▸ **TEKS YANG DIEKSTRAK**:
==*==

Tak ada yang meragukan kapasitas keilmuan syekh Yusuf al Qardhawi terutama
dalam bidang Fiqih. Tokoh yang menjadi ketua dari persatuan ulama muslimin
Internasional (al Ittihad al ‘Alami li al ‘ulama al Muslimin) ini
dikenal sebagai ulama yang sangat produktif dan terkenal moderat. Ide beliau
tentang wacana fiqih minoritas( al Fiqh al Aqalliyat) adalah bukti
keluasan ilmu dan sikap moderat beliau. Meskipun pendapatnya banyak dianggap
nyeleneh(syadz), banyak para ulama yang terkesima dengan keluasan ilmunya,
tentu saja tidak sedikit juga yang mengkritik. Namun selama ini, pro kontra
pemikiran beliau masih dipandang sebagai dialektika dalam ranah intelektual
biasa sebagaimana perbedaan pendapat para ulama terdahulu.
Namun kondisi yang berbeda terjadi saat revolusi Arab(Arab Spring)

==*==

Data titik penanda kerangka:

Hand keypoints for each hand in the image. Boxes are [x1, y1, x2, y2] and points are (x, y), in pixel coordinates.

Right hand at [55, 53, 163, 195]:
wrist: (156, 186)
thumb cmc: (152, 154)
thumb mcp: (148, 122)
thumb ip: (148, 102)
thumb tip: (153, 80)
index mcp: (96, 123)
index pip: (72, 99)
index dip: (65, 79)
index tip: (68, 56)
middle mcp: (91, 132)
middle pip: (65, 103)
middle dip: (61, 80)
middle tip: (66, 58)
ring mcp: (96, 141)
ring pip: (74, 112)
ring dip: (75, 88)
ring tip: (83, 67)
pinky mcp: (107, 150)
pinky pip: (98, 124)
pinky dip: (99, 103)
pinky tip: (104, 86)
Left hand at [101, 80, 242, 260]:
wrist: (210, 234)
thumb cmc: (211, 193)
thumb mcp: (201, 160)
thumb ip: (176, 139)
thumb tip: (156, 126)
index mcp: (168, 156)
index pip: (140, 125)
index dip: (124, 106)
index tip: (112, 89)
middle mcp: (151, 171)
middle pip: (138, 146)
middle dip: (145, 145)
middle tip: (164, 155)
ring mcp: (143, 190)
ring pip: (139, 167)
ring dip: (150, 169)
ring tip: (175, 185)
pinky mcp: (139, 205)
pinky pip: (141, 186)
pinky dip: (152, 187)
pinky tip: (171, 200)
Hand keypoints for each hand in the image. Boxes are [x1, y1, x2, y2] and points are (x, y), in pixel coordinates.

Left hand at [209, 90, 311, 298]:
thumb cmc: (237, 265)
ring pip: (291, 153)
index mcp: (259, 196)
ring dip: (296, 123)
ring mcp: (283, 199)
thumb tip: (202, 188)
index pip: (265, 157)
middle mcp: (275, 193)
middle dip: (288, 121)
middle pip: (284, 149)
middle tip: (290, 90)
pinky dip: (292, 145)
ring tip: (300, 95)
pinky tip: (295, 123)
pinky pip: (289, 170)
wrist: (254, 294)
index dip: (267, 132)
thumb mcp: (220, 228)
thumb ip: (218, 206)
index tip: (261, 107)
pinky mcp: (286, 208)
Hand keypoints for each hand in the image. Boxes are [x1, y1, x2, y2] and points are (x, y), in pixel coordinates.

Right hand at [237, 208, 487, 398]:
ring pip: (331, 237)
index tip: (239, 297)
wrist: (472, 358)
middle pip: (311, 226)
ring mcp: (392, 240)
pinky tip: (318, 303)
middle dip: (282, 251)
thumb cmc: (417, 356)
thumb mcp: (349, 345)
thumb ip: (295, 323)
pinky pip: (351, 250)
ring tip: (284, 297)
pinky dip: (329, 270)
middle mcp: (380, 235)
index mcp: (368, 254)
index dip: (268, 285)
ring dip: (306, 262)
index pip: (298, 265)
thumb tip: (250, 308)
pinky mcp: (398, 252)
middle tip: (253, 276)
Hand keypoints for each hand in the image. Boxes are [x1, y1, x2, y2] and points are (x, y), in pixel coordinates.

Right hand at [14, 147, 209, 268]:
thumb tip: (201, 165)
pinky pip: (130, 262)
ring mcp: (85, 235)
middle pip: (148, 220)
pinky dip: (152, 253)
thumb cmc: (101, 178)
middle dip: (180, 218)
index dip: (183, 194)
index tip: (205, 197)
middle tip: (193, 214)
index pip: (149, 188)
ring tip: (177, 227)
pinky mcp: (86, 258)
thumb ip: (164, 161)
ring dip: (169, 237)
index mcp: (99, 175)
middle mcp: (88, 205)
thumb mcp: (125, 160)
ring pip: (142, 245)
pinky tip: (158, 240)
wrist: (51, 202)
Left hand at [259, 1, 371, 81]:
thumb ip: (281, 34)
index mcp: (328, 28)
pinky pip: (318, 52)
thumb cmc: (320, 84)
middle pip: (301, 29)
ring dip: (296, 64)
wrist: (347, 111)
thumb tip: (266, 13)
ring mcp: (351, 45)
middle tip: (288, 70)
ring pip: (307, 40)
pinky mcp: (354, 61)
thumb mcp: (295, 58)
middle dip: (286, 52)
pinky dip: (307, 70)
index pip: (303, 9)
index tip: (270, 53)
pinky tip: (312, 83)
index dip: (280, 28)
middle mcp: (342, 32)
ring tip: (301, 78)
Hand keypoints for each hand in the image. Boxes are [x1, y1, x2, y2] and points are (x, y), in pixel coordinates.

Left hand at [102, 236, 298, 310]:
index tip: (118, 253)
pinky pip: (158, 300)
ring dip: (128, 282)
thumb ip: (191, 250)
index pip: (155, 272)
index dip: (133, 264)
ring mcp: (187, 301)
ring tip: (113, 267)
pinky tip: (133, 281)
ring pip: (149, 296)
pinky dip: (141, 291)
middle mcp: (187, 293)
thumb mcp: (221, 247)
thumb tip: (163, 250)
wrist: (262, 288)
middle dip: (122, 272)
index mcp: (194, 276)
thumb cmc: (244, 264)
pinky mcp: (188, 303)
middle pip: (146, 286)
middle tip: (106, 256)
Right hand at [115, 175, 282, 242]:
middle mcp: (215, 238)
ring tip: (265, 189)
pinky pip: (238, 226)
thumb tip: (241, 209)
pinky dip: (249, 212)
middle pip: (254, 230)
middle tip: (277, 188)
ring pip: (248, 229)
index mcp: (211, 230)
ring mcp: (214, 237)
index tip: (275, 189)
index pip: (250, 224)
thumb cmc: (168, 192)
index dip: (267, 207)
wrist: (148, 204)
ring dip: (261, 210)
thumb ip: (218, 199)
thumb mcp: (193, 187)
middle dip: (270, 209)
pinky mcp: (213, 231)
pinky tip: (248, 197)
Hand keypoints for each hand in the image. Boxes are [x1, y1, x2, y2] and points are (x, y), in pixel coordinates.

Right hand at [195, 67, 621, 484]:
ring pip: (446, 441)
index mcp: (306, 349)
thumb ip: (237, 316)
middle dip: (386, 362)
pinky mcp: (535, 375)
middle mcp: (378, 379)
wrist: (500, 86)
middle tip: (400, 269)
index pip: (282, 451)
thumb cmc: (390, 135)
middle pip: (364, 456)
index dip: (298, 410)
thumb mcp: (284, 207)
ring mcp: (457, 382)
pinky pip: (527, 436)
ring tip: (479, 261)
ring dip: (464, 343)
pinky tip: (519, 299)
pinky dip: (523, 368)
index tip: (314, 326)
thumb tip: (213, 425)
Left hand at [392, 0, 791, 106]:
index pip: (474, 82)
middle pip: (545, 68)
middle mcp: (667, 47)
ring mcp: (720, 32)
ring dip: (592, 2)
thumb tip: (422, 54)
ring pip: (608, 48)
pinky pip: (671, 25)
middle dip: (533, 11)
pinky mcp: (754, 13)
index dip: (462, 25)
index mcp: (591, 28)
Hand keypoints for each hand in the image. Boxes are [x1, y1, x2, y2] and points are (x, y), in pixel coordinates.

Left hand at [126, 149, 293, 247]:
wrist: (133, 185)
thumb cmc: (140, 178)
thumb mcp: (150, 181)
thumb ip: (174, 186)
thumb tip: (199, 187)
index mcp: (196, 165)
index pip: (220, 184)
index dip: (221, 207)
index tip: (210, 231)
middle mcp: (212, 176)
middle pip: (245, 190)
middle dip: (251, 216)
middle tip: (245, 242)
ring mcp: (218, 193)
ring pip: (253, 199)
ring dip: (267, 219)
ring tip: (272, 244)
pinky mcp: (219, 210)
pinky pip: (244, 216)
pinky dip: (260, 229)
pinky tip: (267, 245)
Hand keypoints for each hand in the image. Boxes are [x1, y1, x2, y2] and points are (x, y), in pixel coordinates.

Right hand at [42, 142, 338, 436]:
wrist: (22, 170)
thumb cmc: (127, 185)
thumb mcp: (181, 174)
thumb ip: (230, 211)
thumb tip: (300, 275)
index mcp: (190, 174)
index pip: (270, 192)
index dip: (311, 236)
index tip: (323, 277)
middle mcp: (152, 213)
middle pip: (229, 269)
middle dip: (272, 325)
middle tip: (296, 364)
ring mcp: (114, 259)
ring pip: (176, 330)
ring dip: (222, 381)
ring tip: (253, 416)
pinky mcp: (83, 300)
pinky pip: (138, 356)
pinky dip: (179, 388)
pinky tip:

==*==

▸ **YANG DIMINTA**: Lanjutkan teks tentang Syekh Yusuf al Qardhawi dari titik terakhirnya, yaitu kalimat tentang revolusi Arab yang belum selesai.

▸ **JAWABAN TERTULIS**:
meletus. Revolusi berdarah yang banyak melibatkan pengikut ikhwanul muslimin
ini mengundang keberpihakan sikap Qardhawi sebagai bapak spiritual organisasi
tersebut. Dalam menyikapi revolusi Suriah, beliau bahkan mengeluarkan fatwa
yang membolehkan untuk membunuh semua pihak yang terlibat dalam mendukung
pemerintah, baik tentara, rakyat sipil, bahkan ulama(http://www.alalam.ir/news/1457809).
Diksi terakhir yang disebutkan oleh Qardhawi ditenggarai khusus ditujukan
kepada tokoh ulama besar di Suriah, Syekh Ramadhan al Buthi dan mufti Suriah Syekh
Ahmad Badruddin Hassoun yang dikenal berada di pihak pemerintah. Sementara
dalam menyikapi revolusi Mesir, beliau adalah kritikus yang paling vokal
terhadap kudeta militer berikut penggulingan mantan presiden Mesir Muhammad
Mursi. Beliau juga dituding terlibat atas pembebasan beberapa tahanan ikhwanul
muslimin dan tindakan beberapa tindakan provokatif lainnya. Akibat dari
tindakan beliau tersebut, mahkamah Mesir menjadikan beliau sebagai tersangka
dan meminta kepada Interpol untuk merilis red notice yang berisi status buronan
beliau(http://classic.aawsat.com/details.asp?section=4&issueno=12813&article=755389#.VJiFNV4gF0).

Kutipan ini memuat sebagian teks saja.